Copy every entry exactly as given, minus the images.
··· INPUT DATA ···
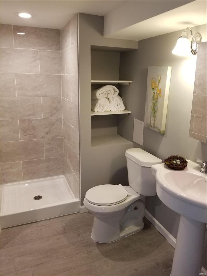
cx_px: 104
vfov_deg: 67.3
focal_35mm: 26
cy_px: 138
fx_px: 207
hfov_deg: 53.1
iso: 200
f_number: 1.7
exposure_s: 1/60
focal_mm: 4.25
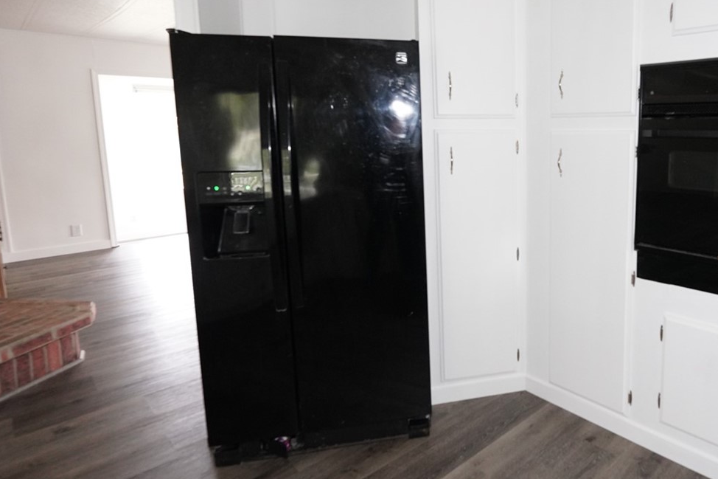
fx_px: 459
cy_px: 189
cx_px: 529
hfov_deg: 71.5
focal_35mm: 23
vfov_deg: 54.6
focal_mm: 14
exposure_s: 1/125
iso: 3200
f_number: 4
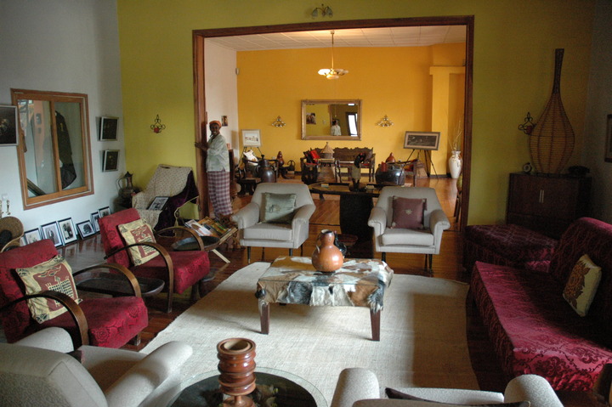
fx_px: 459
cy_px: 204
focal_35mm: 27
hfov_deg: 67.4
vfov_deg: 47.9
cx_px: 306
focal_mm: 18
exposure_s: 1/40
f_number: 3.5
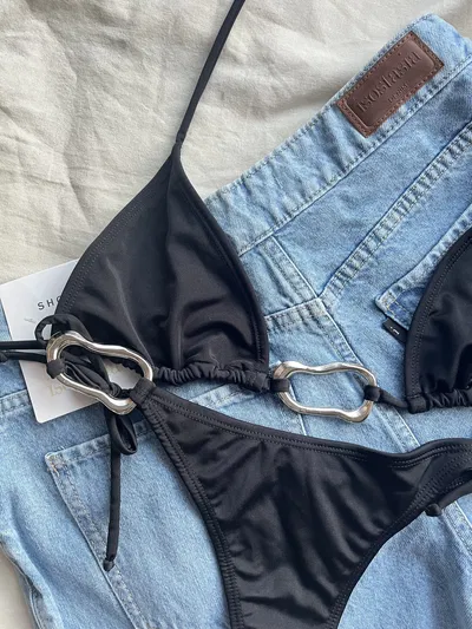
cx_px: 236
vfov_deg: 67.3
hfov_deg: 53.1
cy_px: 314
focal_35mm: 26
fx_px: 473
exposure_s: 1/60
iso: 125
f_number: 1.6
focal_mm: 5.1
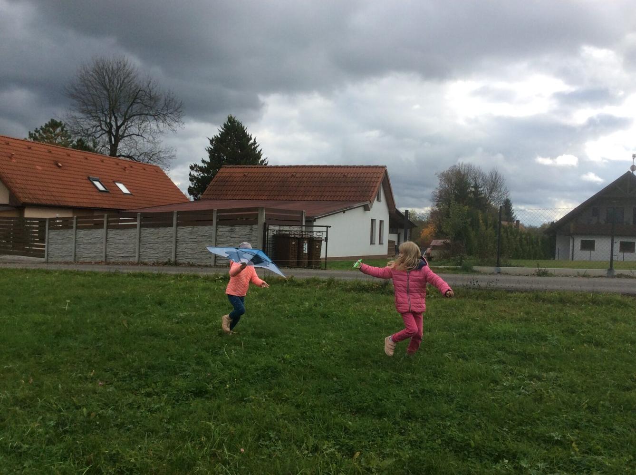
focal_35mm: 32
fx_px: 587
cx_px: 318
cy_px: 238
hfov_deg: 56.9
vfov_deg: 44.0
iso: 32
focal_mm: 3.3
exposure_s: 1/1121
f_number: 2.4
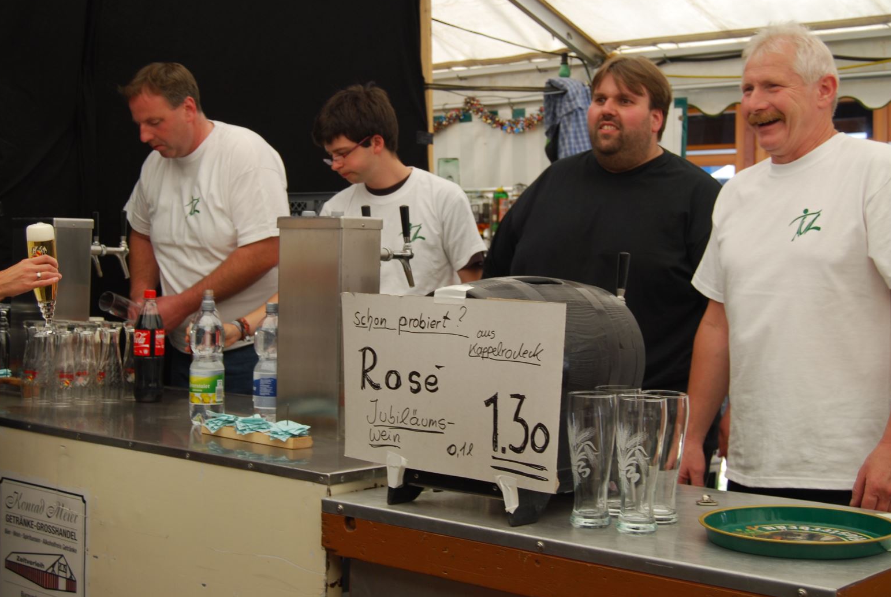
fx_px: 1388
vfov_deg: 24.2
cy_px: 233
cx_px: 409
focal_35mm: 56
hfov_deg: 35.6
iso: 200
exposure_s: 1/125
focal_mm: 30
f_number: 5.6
···
### OUTPUT OF THE TASK
cx_px: 104
vfov_deg: 67.3
focal_35mm: 26
cy_px: 138
fx_px: 207
hfov_deg: 53.1
iso: 200
f_number: 1.7
exposure_s: 1/60
focal_mm: 4.25
fx_px: 459
cy_px: 189
cx_px: 529
hfov_deg: 71.5
focal_35mm: 23
vfov_deg: 54.6
focal_mm: 14
exposure_s: 1/125
iso: 3200
f_number: 4
fx_px: 459
cy_px: 204
focal_35mm: 27
hfov_deg: 67.4
vfov_deg: 47.9
cx_px: 306
focal_mm: 18
exposure_s: 1/40
f_number: 3.5
cx_px: 236
vfov_deg: 67.3
hfov_deg: 53.1
cy_px: 314
focal_35mm: 26
fx_px: 473
exposure_s: 1/60
iso: 125
f_number: 1.6
focal_mm: 5.1
focal_35mm: 32
fx_px: 587
cx_px: 318
cy_px: 238
hfov_deg: 56.9
vfov_deg: 44.0
iso: 32
focal_mm: 3.3
exposure_s: 1/1121
f_number: 2.4
fx_px: 1388
vfov_deg: 24.2
cy_px: 233
cx_px: 409
focal_35mm: 56
hfov_deg: 35.6
iso: 200
exposure_s: 1/125
focal_mm: 30
f_number: 5.6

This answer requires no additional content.